Stored entries:
---*---

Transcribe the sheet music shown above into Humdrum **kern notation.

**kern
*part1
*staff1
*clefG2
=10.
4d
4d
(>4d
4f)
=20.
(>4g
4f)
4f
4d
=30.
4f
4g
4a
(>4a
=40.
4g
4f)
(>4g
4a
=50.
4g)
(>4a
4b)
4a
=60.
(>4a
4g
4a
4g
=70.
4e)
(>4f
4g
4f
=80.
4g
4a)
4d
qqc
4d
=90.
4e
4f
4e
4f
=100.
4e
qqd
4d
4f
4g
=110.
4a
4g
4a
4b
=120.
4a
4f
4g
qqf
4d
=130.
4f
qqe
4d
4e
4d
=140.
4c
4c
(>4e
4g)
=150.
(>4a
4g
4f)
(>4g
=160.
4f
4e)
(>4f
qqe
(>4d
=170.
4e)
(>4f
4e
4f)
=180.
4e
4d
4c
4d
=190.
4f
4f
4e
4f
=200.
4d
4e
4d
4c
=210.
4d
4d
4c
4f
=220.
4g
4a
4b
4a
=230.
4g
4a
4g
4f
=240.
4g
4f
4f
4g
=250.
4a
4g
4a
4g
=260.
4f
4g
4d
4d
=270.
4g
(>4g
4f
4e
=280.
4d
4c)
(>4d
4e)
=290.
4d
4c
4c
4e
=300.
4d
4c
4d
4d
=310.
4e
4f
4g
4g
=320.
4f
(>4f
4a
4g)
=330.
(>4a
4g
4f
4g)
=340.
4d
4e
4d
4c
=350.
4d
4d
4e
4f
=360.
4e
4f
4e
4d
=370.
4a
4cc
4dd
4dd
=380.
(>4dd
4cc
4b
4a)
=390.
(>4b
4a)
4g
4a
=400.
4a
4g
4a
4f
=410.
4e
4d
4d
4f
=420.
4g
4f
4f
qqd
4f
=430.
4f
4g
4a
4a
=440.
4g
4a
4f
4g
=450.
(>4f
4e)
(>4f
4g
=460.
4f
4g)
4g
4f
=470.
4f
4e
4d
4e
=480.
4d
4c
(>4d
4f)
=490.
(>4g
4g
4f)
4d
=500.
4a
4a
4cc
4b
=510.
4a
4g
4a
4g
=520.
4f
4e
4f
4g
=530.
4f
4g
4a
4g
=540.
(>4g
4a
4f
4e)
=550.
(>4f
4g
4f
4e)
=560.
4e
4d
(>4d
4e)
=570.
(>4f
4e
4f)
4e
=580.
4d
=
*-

---*---

**GIVEN REQUEST:**
Copy out in full each line of the records in which the string "kern" appears.

**REPLY TO THE TASK:**
Transcribe the sheet music shown above into Humdrum **kern notation.
**kern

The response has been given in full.